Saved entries
————————
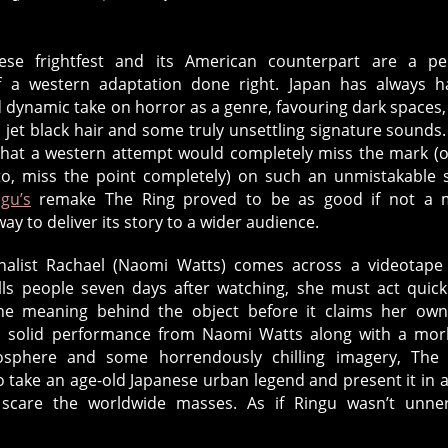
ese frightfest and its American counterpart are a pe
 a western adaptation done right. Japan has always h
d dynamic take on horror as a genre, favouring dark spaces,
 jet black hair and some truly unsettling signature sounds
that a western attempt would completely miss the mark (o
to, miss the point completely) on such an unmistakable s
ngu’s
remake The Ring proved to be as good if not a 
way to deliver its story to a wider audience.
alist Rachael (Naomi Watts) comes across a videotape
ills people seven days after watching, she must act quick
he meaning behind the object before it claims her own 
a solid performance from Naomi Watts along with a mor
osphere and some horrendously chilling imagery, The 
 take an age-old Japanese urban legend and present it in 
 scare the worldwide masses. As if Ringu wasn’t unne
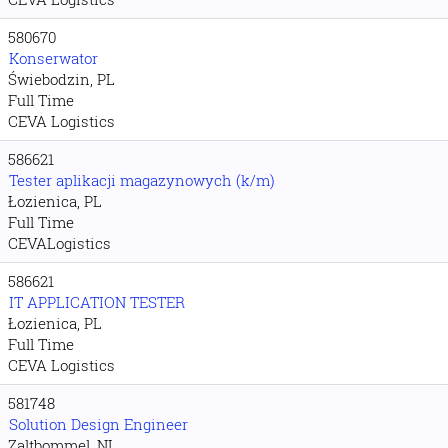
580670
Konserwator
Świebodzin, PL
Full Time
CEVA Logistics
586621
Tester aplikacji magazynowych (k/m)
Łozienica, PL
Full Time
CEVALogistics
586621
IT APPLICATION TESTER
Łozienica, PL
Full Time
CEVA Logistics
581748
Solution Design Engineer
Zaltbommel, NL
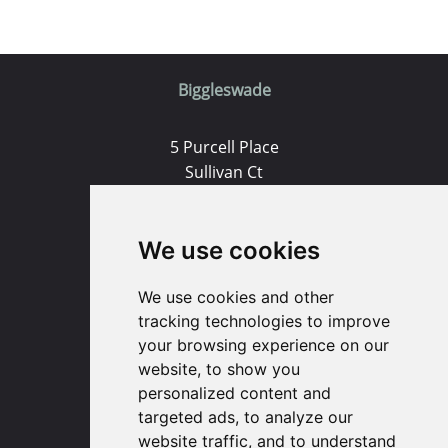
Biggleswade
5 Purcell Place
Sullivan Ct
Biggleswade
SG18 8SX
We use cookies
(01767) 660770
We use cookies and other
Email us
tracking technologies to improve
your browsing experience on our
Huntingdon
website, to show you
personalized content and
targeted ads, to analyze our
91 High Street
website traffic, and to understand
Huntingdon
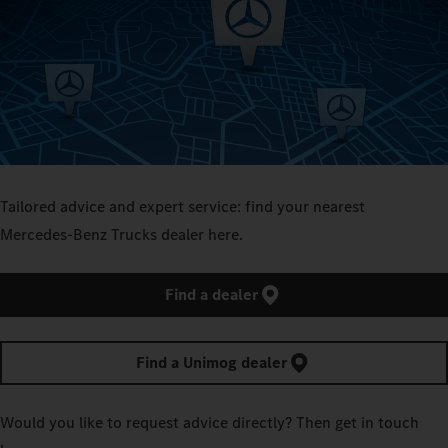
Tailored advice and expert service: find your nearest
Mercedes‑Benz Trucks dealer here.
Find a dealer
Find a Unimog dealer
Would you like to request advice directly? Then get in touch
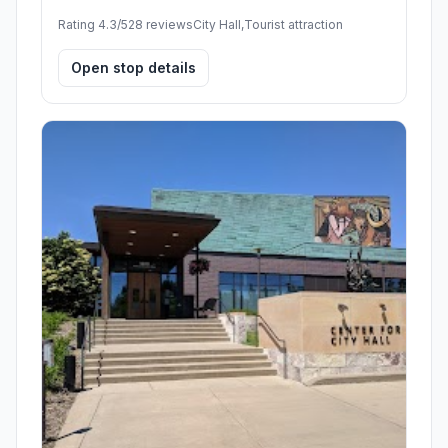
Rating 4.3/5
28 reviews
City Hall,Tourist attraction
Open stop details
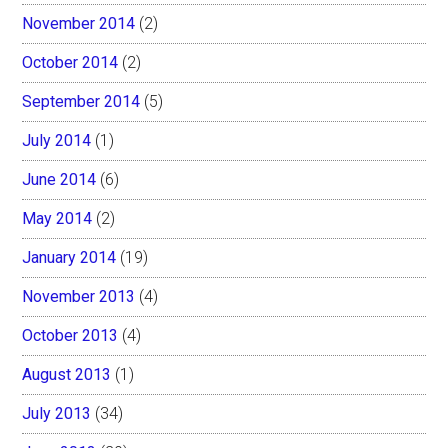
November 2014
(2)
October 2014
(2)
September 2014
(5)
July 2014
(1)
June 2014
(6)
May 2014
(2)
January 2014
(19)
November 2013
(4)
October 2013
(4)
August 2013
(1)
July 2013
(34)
————————
REQUIRED WORK
Switch every "Full Time" in the text of all the items above to "Part Time", leaving everything else as it stands. Leave the pictures out of your answer.

RESPONSE TO THE EXERCISE
ese frightfest and its American counterpart are a pe
 a western adaptation done right. Japan has always h
d dynamic take on horror as a genre, favouring dark spaces,
 jet black hair and some truly unsettling signature sounds
that a western attempt would completely miss the mark (o
to, miss the point completely) on such an unmistakable s
ngu’s
remake The Ring proved to be as good if not a 
way to deliver its story to a wider audience.
alist Rachael (Naomi Watts) comes across a videotape
ills people seven days after watching, she must act quick
he meaning behind the object before it claims her own 
a solid performance from Naomi Watts along with a mor
osphere and some horrendously chilling imagery, The 
 take an age-old Japanese urban legend and present it in 
 scare the worldwide masses. As if Ringu wasn’t unne
580670
Konserwator
Świebodzin, PL
Part Time
CEVA Logistics
586621
Tester aplikacji magazynowych (k/m)
Łozienica, PL
Part Time
CEVALogistics
586621
IT APPLICATION TESTER
Łozienica, PL
Part Time
CEVA Logistics
581748
Solution Design Engineer
Zaltbommel, NL
Biggleswade
5 Purcell Place
Sullivan Ct
Biggleswade
SG18 8SX
We use cookies
(01767) 660770
We use cookies and other
Email us
tracking technologies to improve
your browsing experience on our
Huntingdon
website, to show you
personalized content and
targeted ads, to analyze our
91 High Street
website traffic, and to understand
Huntingdon
Tailored advice and expert service: find your nearest
Mercedes‑Benz Trucks dealer here.
Find a dealer
Find a Unimog dealer
Would you like to request advice directly? Then get in touch
Rating 4.3/5
28 reviews
City Hall,Tourist attraction
Open stop details
November 2014
(2)
October 2014
(2)
September 2014
(5)
July 2014
(1)
June 2014
(6)
May 2014
(2)
January 2014
(19)
November 2013
(4)
October 2013
(4)
August 2013
(1)
July 2013
(34)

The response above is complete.